# Look What I Made On My Atlas 618 For Wiyb-tmc Toolbox Giveaway



## jster1963 (Jul 10, 2015)

I'm proud of this base plate I made on my Atlas 618 for the Keith Fenner WIYB-TMC (What's In Your Box Tool Maker's Collaboration).  This is right at the edge of my lathe's ability and def at the edge of my ability!  If you want to see how I made it you can watch my YouTube video.  It is my last Journey to Journeyman video.


----------



## brino (Jul 10, 2015)

Looks good!

Could you give a few words about what it's for?!?!

-brino


----------



## jster1963 (Jul 10, 2015)

*brino:*  Thank you very much!  This is the base plate for a ball turning attachment for a lathe.  I'm not sure what lathe it's for, but it will be part of a ball turner.  It's such a cool idea.  Brad Jacob (youtube name BasementShopGuy) came up with this idea to have machinist from around the world make pieces for some tools to be in a tool box that Keith Fenner (another youtube guy) will give away.  Each guy in the project is given the blueprints and makes a specific part or parts.  Then the lead guy (Brad for the ball turner) puts the tool together and sends it to Keith Fenner.  I can't wait to see how this turns out.  Thanks again......


----------



## brino (Jul 10, 2015)

Thanks!
That sounds like a great way to get a community involved....great idea.

-brino


----------



## ch2co (Jul 10, 2015)

First, let me thank you for this mighty fine video production, great work!
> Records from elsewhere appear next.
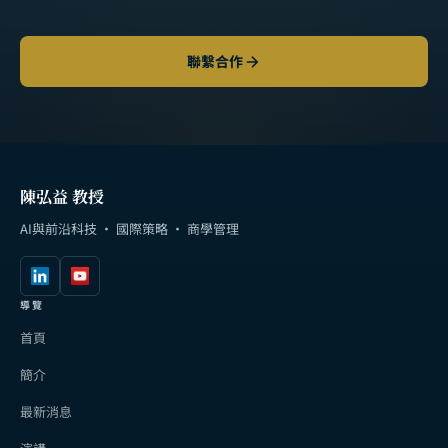
聯繫合作
陳弘益 教授
AI與前沿科技 · 國際策略 · 商學管理
導覽
首頁
簡介
最新消息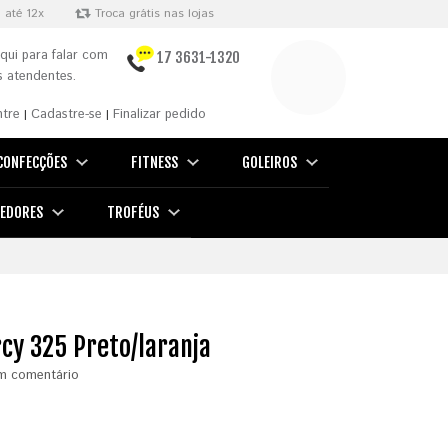
 até 12x
Troca grátis nas lojas
qui para falar com
17 3631-1320
 atendentes.
ntre
Cadastre-se
Finalizar pedido
|
|
CONFECÇÕES
FITNESS
GOLEIROS
EDORES
TROFÉUS
rcy 325 Preto/laranja
m comentário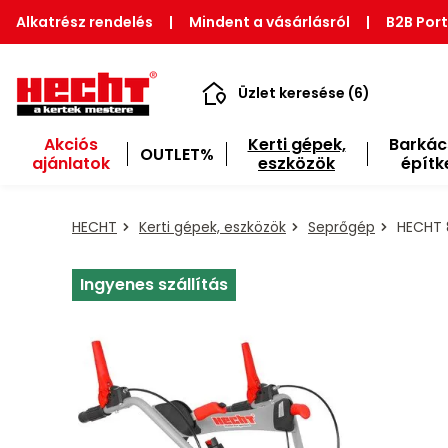
Alkatrész rendelés
|
Mindent a vásárlásról
|
B2B Port
Üzlet keresése (6)
Akciós
Kerti gépek,
Barkác
OUTLET%
ajánlatok
eszközök
építk
HECHT
Kerti gépek, eszközök
Seprőgép
HECHT 8
Ingyenes szállítás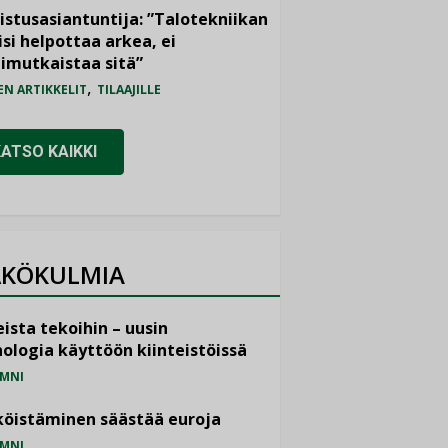
istusasiantuntija: ”Talotekniikan
isi helpottaa arkea, ei
imutkaistaa sitä”
,
EN ARTIKKELIT
TILAAJILLE
KATSO KAIKKI
KÖKULMIA
ista tekoihin – uusin
ologia käyttöön kiinteistöissä
MNI
öistäminen säästää euroja
MNI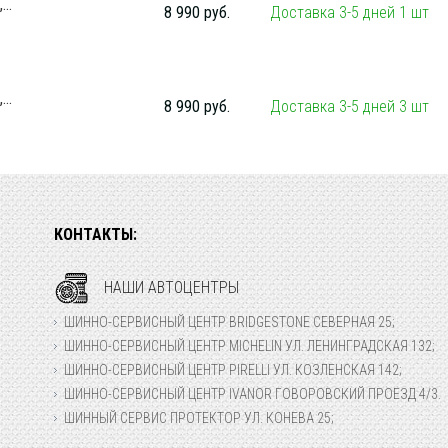
..
8 990 руб.
Доставка 3-5 дней 1 шт
..
8 990 руб.
Доставка 3-5 дней 3 шт
КОНТАКТЫ:
НАШИ АВТОЦЕНТРЫ
ШИННО-СЕРВИСНЫЙ ЦЕНТР BRIDGESTONE СЕВЕРНАЯ 25;
ШИННО-СЕРВИСНЫЙ ЦЕНТР MICHELIN УЛ. ЛЕНИНГРАДСКАЯ 132;
ШИННО-СЕРВИСНЫЙ ЦЕНТР PIRELLI УЛ. КОЗЛЕНСКАЯ 142;
ШИННО-СЕРВИСНЫЙ ЦЕНТР IVANOR ГОВОРОВСКИЙ ПРОЕЗД 4/3.
ШИННЫЙ СЕРВИС ПРОТЕКТОР УЛ. КОНЕВА 25;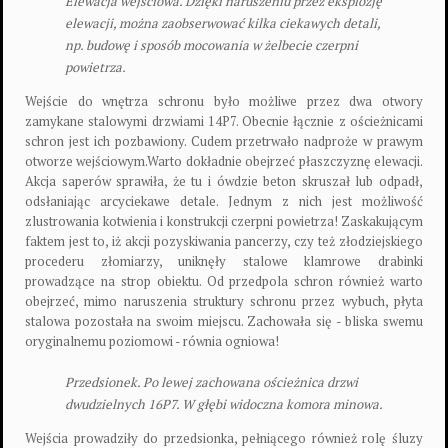
Elewacja wejściowa. Dzięki naruszeniu przez eksplozję
elewacji, można zaobserwować kilka ciekawych detali,
np. budowę i sposób mocowania w żelbecie czerpni
powietrza.
Wejście do wnętrza schronu było możliwe przez dwa otwory
zamykane stalowymi drzwiami 14P7. Obecnie łącznie z ościeżnicami
schron jest ich pozbawiony. Cudem przetrwało nadproże w prawym
otworze wejściowym.Warto dokładnie obejrzeć płaszczyznę elewacji.
Akcja saperów sprawiła, że tu i ówdzie beton skruszał lub odpadł,
odsłaniając arcyciekawe detale. Jednym z nich jest możliwość
zlustrowania kotwienia i konstrukcji czerpni powietrza! Zaskakującym
faktem jest to, iż akcji pozyskiwania pancerzy, czy też złodziejskiego
procederu złomiarzy, uniknęły stalowe klamrowe drabinki
prowadzące na strop obiektu. Od przedpola schron również warto
obejrzeć, mimo naruszenia struktury schronu przez wybuch, płyta
stalowa pozostała na swoim miejscu. Zachowała się - bliska swemu
oryginalnemu poziomowi - równia ogniowa!
Przedsionek. Po lewej zachowana ościeżnica drzwi
dwudzielnych 16P7. W głębi widoczna komora minowa.
Wejścia prowadziły do przedsionka, pełniącego również rolę śluzy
I'm going to have to watch the rest of you series.
Second, let me thank you for a very important lesson, PATIENCE, PATIENCE, PATIENCE, one thing that I tend to be sorely in need of.

What a great idea, a distributed community machining project. It'll be neat to see the final product.

Chuck the grumpy old guy


----------



## RJSakowski (Jul 10, 2015)

Ah, the true definition of interchangeable parts! It sounds like a great exercise in designing and machining to tolerances.


----------



## Franko (Jul 10, 2015)

Very nice work and video, jster.

I think I saw another video made by a Canadian guy for the same project, called "The Mill Stops Here."


----------



## jster1963 (Jul 10, 2015)

*Chuck the grumpy old guy:*  Thank you very much!  This should be a wonderful project if everyone gets it in tolerance.  I can't wait to see everyone's work.  Thanks again....

*RJSakowski:*  You are so right!  If the tolerance is off, YIKES!  I'm hoping for the best.  Thanks a lot.....

*Franko:*  I bet you did.  I will look for his video.  There are guys from around the world working on this project and that's why I'm so excited that I got to participate.  And thank you very much!


----------



## tertiaryjim (Jul 11, 2015)

Really enjoyed your video and am impressed with your narration, also that you were willing to show some mistakes.
If you don't make some mistakes, you brobly aren't doing anything and I found that I learned more from my mistakes than I have from the jobs that go perfectly.
Things always go faster and better as we gain experience  and "get more toys".


----------



## jster1963 (Jul 11, 2015)

Thank you so much tertiary jim!  I am learning so much and loving it!  Thanks again....


Sent from my iPhone using Tapatalk


----------